Franchement, je reste sceptique sur sur une réelle motivation économique de cette adhésion. Déjà que l'Union Africaine toute seule n'a pas de stratégie économique…
Dans la pratique, le principal partenaire commercial d'Haïti est les USA avec lesquels il fait plus de 85% de ses échanges. La balance commerciale dest fortement déficitaire et la stabilité économique dépend en grande partie des aides extérieures..
Je pense qu'on ne peut rien attendre économique de cette alliance au moins à court terme. C'est plus une alliance politique, une sorte d'Union de pays aux caractéristiques semblables pour défendre des intérêts communs dans le concert des nations.
La nouvelle était effectivement passée inaperçue… Merci Ted.
J'ai une petite interrogation: est-ce qu'on sait ce qu'en pensent les Haitiens eux-mêmes ? Société civile et personnalités influentes du pays.. Tu l'as dit toi-même "Déjà que l'Union Africaine toute seule n'a pas de stratégie économique…"

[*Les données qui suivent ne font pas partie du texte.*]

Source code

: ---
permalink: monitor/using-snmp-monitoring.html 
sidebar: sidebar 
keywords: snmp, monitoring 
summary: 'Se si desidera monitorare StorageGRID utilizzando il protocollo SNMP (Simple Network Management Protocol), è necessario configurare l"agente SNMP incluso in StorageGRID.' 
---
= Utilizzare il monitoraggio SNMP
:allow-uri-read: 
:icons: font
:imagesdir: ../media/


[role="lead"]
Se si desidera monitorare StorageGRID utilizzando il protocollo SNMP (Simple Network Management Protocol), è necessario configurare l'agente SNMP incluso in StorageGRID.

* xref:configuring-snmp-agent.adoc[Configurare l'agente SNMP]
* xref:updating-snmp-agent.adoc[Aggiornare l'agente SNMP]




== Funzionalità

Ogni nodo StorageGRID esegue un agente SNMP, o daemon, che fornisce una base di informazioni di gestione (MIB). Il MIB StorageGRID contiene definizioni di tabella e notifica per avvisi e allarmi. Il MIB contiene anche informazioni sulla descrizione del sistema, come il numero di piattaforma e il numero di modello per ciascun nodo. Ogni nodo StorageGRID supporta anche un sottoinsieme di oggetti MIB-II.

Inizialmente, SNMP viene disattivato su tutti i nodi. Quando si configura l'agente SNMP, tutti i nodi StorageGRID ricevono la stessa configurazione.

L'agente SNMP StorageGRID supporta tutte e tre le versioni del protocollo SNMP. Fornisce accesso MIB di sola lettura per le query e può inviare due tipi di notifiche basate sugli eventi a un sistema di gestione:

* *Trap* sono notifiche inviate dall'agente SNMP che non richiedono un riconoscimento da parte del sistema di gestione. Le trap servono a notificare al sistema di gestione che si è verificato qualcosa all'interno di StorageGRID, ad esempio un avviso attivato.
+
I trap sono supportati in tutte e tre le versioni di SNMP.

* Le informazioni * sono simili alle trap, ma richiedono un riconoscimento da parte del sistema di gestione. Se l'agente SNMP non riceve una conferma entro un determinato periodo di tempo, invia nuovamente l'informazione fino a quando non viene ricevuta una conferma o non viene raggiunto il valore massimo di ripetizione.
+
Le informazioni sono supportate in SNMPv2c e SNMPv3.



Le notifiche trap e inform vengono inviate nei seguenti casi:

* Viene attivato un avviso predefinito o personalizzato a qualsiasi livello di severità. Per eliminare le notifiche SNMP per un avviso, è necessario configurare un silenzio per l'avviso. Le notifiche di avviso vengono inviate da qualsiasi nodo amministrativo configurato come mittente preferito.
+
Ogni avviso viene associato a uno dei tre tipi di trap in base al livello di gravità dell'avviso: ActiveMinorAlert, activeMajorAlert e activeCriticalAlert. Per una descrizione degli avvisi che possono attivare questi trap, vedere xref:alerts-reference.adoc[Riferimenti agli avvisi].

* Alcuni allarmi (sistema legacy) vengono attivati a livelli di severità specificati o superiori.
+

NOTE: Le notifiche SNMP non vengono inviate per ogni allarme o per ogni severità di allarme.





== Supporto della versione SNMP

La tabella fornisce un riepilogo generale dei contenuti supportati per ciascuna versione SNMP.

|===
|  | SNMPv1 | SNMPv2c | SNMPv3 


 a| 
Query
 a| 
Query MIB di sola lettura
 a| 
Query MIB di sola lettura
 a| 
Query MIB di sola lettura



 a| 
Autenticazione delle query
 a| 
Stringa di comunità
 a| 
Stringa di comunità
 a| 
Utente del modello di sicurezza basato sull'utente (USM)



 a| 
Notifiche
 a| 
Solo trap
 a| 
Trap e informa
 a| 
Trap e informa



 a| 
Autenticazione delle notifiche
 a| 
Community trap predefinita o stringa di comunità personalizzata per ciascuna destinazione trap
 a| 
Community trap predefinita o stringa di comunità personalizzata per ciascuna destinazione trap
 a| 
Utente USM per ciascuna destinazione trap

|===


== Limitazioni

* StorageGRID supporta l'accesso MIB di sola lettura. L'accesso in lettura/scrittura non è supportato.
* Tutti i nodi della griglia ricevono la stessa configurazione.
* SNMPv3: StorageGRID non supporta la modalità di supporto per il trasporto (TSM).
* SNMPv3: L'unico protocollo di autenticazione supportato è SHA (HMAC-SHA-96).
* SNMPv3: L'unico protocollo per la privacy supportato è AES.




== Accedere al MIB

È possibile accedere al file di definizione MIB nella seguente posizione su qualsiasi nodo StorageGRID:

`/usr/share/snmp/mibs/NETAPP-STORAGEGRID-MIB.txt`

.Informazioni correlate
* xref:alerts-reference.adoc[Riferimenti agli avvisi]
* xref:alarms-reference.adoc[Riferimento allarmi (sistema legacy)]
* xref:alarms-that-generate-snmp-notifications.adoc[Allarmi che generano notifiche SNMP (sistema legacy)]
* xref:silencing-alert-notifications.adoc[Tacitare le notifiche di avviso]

Ce serait intéressant de voir comment ce rapprochement est vu de l'intérieur: est-ce que les Haitiens attendent vraiment une action concrète de la part de du continent et de l'organisation où y voient-ils juste une démarche symbolique qui n'aura que très peu d'impact sur leurs réalités d'après catastrophe ?
Une pointe d'information dans ce vide médiatique ?

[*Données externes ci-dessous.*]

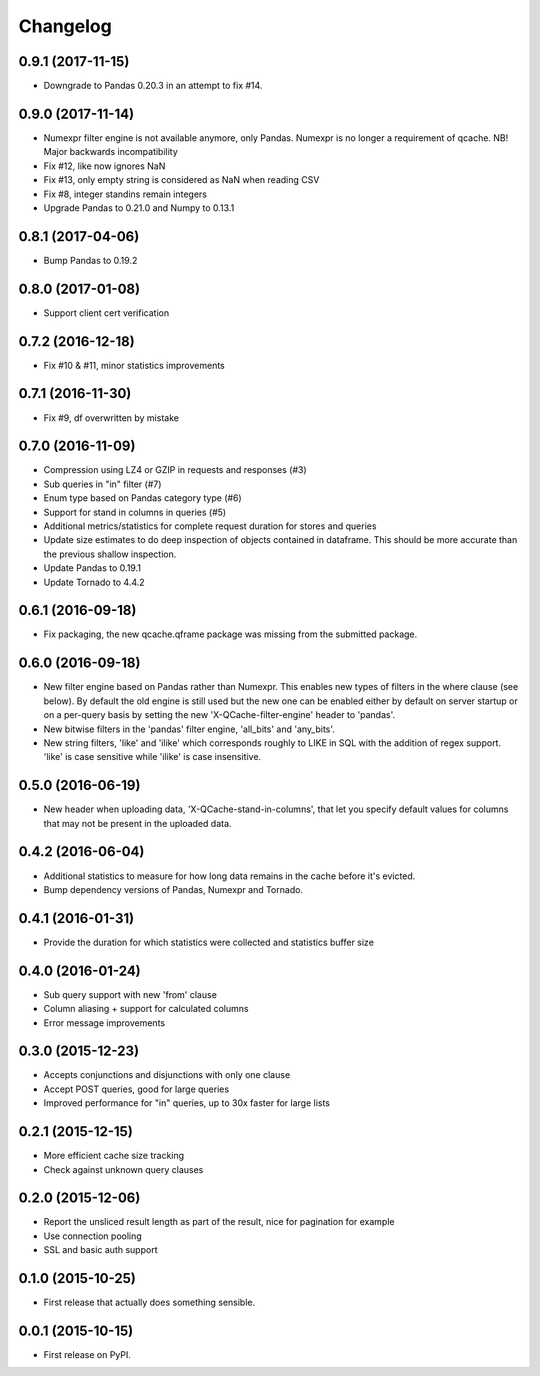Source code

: Changelog
=========
0.9.1 (2017-11-15)
------------------
* Downgrade to Pandas 0.20.3 in an attempt to fix #14.

0.9.0 (2017-11-14)
------------------
* Numexpr filter engine is not available anymore, only Pandas. Numexpr is no longer a requirement of qcache.
  NB! Major backwards incompatibility
* Fix #12, like now ignores NaN
* Fix #13, only empty string is considered as NaN when reading CSV
* Fix #8, integer standins remain integers
* Upgrade Pandas to 0.21.0 and Numpy to 0.13.1

0.8.1 (2017-04-06)
------------------
* Bump Pandas to 0.19.2

0.8.0 (2017-01-08)
------------------
* Support client cert verification

0.7.2 (2016-12-18)
------------------
* Fix #10 & #11, minor statistics improvements

0.7.1 (2016-11-30)
------------------
* Fix #9, df overwritten by mistake

0.7.0 (2016-11-09)
------------------
* Compression using LZ4 or GZIP in requests and responses (#3)
* Sub queries in "in" filter (#7)
* Enum type based on Pandas category type (#6)
* Support for stand in columns in queries (#5)
* Additional metrics/statistics for complete request duration for stores and queries
* Update size estimates to do deep inspection of objects contained in dataframe. This should
  be more accurate than the previous shallow inspection.
* Update Pandas to 0.19.1
* Update Tornado to 4.4.2

0.6.1 (2016-09-18)
------------------
* Fix packaging, the new qcache.qframe package was missing from the submitted package.

0.6.0 (2016-09-18)
------------------
* New filter engine based on Pandas rather than Numexpr. This enables new types of filters in the where
  clause (see below). By default the old engine is still used but the new one can be enabled either
  by default on server startup or on a per-query basis by setting the new 'X-QCache-filter-engine' header
  to 'pandas'.
* New bitwise filters in the 'pandas' filter engine, 'all_bits' and 'any_bits'.
* New string filters, 'like' and 'ilike' which corresponds roughly to LIKE in SQL with the addition
  of regex support. 'like' is case sensitive while 'ilike' is case insensitive.

0.5.0 (2016-06-19)
------------------
* New header when uploading data, 'X-QCache-stand-in-columns', that let you specify default values
  for columns that may not be present in the uploaded data.

0.4.2 (2016-06-04)
------------------
* Additional statistics to measure for how long data remains in the cache before it's evicted.
* Bump dependency versions of Pandas, Numexpr and Tornado.

0.4.1 (2016-01-31)
------------------
* Provide the duration for which statistics were collected and statistics buffer size

0.4.0 (2016-01-24)
------------------
* Sub query support with new 'from' clause
* Column aliasing + support for calculated columns
* Error message improvements

0.3.0 (2015-12-23)
------------------
* Accepts conjunctions and disjunctions with only one clause
* Accept POST queries, good for large queries
* Improved performance for "in" queries, up to 30x faster for large lists

0.2.1 (2015-12-15)
------------------
* More efficient cache size tracking
* Check against unknown query clauses

0.2.0 (2015-12-06)
------------------
* Report the unsliced result length as part of the result, nice for pagination for example
* Use connection pooling
* SSL and basic auth support

0.1.0 (2015-10-25)
------------------
* First release that actually does something sensible.

0.0.1 (2015-10-15)
------------------
* First release on PyPI.
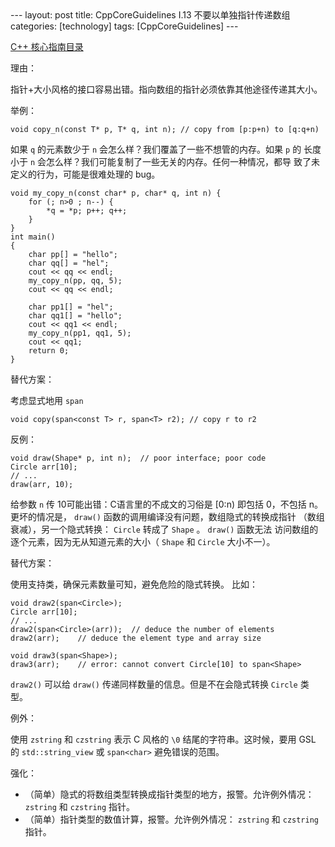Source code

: #+BEGIN_EXPORT html
---
layout: post
title: CppCoreGuidelines I.13 不要以单独指针传递数组
categories: [technology]
tags: [CppCoreGuidelines]
---
#+END_EXPORT

[[http://kimi.im/tags.html#CppCoreGuidelines-ref][C++ 核心指南目录]]

理由：

指针+大小风格的接口容易出错。指向数组的指针必须依靠其他途径传递其大小。

举例：

#+begin_src C++ :results output :exports both :flags -std=c++20 :namespaces std :includes <iostream> <vector> <algorithm> :eval no-export
void copy_n(const T* p, T* q, int n); // copy from [p:p+n) to [q:q+n)
#+end_src

如果 ~q~ 的元素数少于 ~n~ 会怎么样？我们覆盖了一些不想管的内存。如果 ~p~ 的
长度小于 ~n~ 会怎么样？我们可能复制了一些无关的内存。任何一种情况，都导
致了未定义的行为，可能是很难处理的 bug。

#+begin_src C++ :results output :exports both :flags -std=c++20 :namespaces std :includes <iostream> <vector> <algorithm> :eval no-export
void my_copy_n(const char* p, char* q, int n) {
    for (; n>0 ; n--) {
        *q = *p; p++; q++;
    }
}
int main()
{
    char pp[] = "hello";
    char qq[] = "hel";
    cout << qq << endl;
    my_copy_n(pp, qq, 5);
    cout << qq << endl;

    char pp1[] = "hel";
    char qq1[] = "hello";
    cout << qq1 << endl;
    my_copy_n(pp1, qq1, 5);
    cout << qq1;
    return 0;
}
#+end_src

#+RESULTS:
: hel
: helloello
: hello
: hel

替代方案：

考虑显式地用 ~span~

#+begin_src C++ :results output :exports both :flags -std=c++20 :namespaces std :includes <iostream> <vector> <algorithm> :eval no-export
void copy(span<const T> r, span<T> r2); // copy r to r2
#+end_src

反例：

#+begin_src C++ :results output :exports both :flags -std=c++20 :namespaces std :includes <iostream> <vector> <algorithm> :eval no-export
void draw(Shape* p, int n);  // poor interface; poor code
Circle arr[10];
// ...
draw(arr, 10);
#+end_src

给参数 ~n~ 传 10可能出错：C语言里的不成文的习俗是 [0:n) 即包括 0，不包括
n。更坏的情况是， ~draw()~ 函数的调用编译没有问题，数组隐式的转换成指针
（数组衰减），另一个隐式转换： ~Circle~ 转成了 ~Shape~ 。 ~draw()~ 函数无法
访问数组的逐个元素，因为无从知道元素的大小（ ~Shape~ 和 ~Circle~ 大小不一）。

替代方案：

使用支持类，确保元素数量可知，避免危险的隐式转换。
比如：

#+begin_src C++ :results output :exports both :flags -std=c++20 :namespaces std :includes <iostream> <vector> <algorithm> :eval no-export
void draw2(span<Circle>);
Circle arr[10];
// ...
draw2(span<Circle>(arr));  // deduce the number of elements
draw2(arr);    // deduce the element type and array size

void draw3(span<Shape>);
draw3(arr);    // error: cannot convert Circle[10] to span<Shape>
#+end_src

~draw2()~ 可以给 ~draw()~ 传递同样数量的信息。但是不在会隐式转换 ~Circle~ 类
型。

例外：

使用 ~zstring~ 和 ~czstring~ 表示 C 风格的 ~\0~ 结尾的字符串。这时候，要用
GSL 的 ~std::string_view~ 或 ~span<char>~ 避免错误的范围。

强化：
- （简单）隐式的将数组类型转换成指针类型的地方，报警。允许例外情况：
  ~zstring~ 和 ~czstring~ 指针。
- （简单）指针类型的数值计算，报警。允许例外情况： ~zstring~ 和 ~czstring~
  指针。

Merci pour cet article même si j'en avais déjà eu vent. Je crois que ca date du mois dernier.
Et comme c'est très bien expliqué, je pense que les intérêts politico-économiques sont et restes vagues dans une dimension de long terme. De plus, la position géographique d'Haiti laisse à se poser des question… Et si ce n'est sa perpétuelle instabilité qui en fait un "cas de pays africains au final…"
Toutefois,je pense que cette proposition est d'autant plus soutenue qu'Haiti demeurre très marginalisée dans la zone pacifique comparée à ces voisins et du fait que beaucoup d'Haitiens aient des origines béninoises ce qui en fait une "union extra continentale".

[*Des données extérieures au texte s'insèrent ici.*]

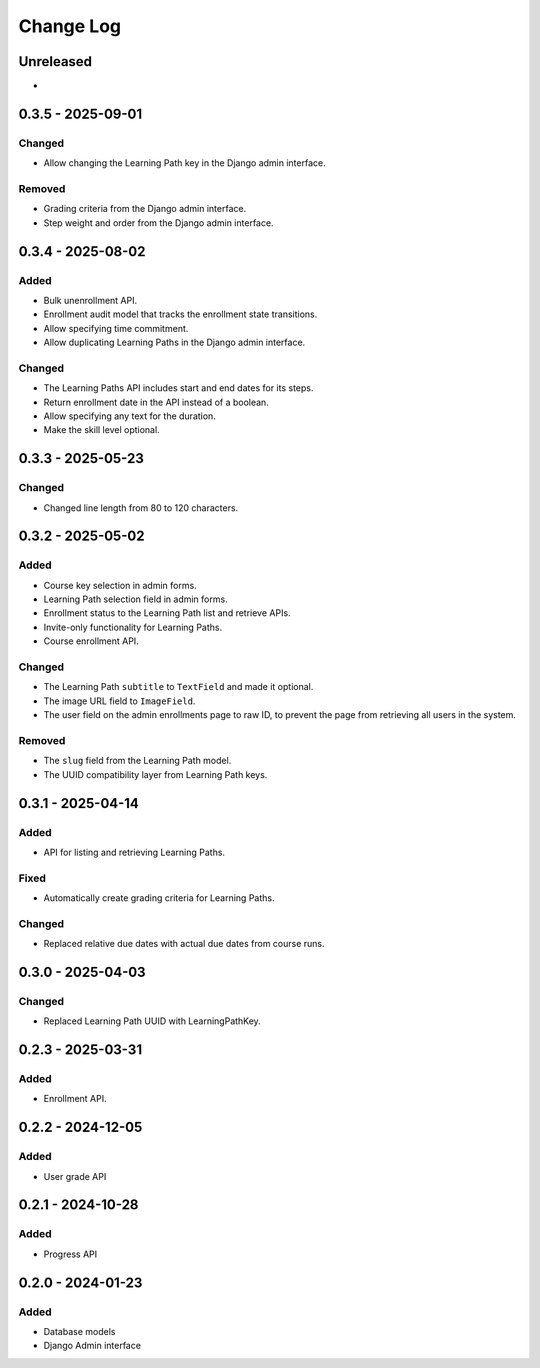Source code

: Change Log
##########

..
   All enhancements and patches to learning_paths will be documented
   in this file.  It adheres to the structure of https://keepachangelog.com/ ,
   but in reStructuredText instead of Markdown (for ease of incorporation into
   Sphinx documentation and the PyPI description).

   This project adheres to Semantic Versioning (https://semver.org/).

.. There should always be an "Unreleased" section for changes pending release.

Unreleased
**********

*

0.3.5 - 2025-09-01
******************

Changed
=======

* Allow changing the Learning Path key in the Django admin interface.

Removed
=======

* Grading criteria from the Django admin interface.
* Step weight and order from the Django admin interface.

0.3.4 - 2025-08-02
******************

Added
=====

* Bulk unenrollment API.
* Enrollment audit model that tracks the enrollment state transitions.
* Allow specifying time commitment.
* Allow duplicating Learning Paths in the Django admin interface.

Changed
=======

* The Learning Paths API includes start and end dates for its steps.
* Return enrollment date in the API instead of a boolean.
* Allow specifying any text for the duration.
* Make the skill level optional.

0.3.3 - 2025-05-23
******************

Changed
=======

* Changed line length from 80 to 120 characters.

0.3.2 - 2025-05-02
******************

Added
=====

* Course key selection in admin forms.
* Learning Path selection field in admin forms.
* Enrollment status to the Learning Path list and retrieve APIs.
* Invite-only functionality for Learning Paths.
* Course enrollment API.

Changed
=======

* The Learning Path ``subtitle`` to ``TextField`` and made it optional.
* The image URL field to ``ImageField``.
* The user field on the admin enrollments page to raw ID, to prevent the page
  from retrieving all users in the system.

Removed
=======

* The ``slug`` field from the Learning Path model.
* The UUID compatibility layer from Learning Path keys.

0.3.1 - 2025-04-14
******************

Added
=====

* API for listing and retrieving Learning Paths.

Fixed
=====

* Automatically create grading criteria for Learning Paths.

Changed
=======

* Replaced relative due dates with actual due dates from course runs.

0.3.0 - 2025-04-03
******************

Changed
=======

* Replaced Learning Path UUID with LearningPathKey.

0.2.3 - 2025-03-31
******************

Added
=====

* Enrollment API.

0.2.2 - 2024-12-05
******************

Added
=====

* User grade API

0.2.1 - 2024-10-28
******************

Added
=====

* Progress API

0.2.0 - 2024-01-23
******************

Added
=====

* Database models
* Django Admin interface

@ Claudia : il serait effectivement très intéressant de connaître le ressenti des populations locales sur ce mouvement politique.
Je crois, comme tu le suggère d'ailleurs, que les préoccupations quotidiennes des peuples africains et haïtiens sont très loin de ces sphères politiques. Si encore l'Union Africaine était une locomotive économique, on aurait pu faire le parallèle avec la Roumanie et l'Union Européenne. Mais on en est loin.
A creuser…
@leomick :
Merci ton avis…
La question est à mon sens d'abord symbolique… Si cette adhésion se justifie par des arguments de couleur ("on a les mêmes ancêtres") alors il y a un problème. Si cette adhésion vise à regrouper des Etats inaudibles sur la scène mondiale, alors d'accord.
Certaines mauvaises langues diront que la plupart des pays inaudibles…ont les mêmes ancêtres…
Justement, c'est dans cet optique de réflexion que j'essayais de creuser.
A ce que j'en lis: L'adhésion à l'UA est soit d'origine identitaire( pays du continent et îles annexes), soit pour les investissements type NEPAD. Ainsi que, tel qu'il a été soulevé au sommet des Gouvernements de l'Union à Accra un enjeu d'associer davantage les diasporas en un "Etat" si je me permets.
C'est donc à travers ces divers angles que j'essaye d'analyser la perspective d'entrer d'Haiti?
Commentaire
J'aimerais savoir quelles sont les avantages et les inconvénients pour Haïti de devenir membre de l'Union Africaine?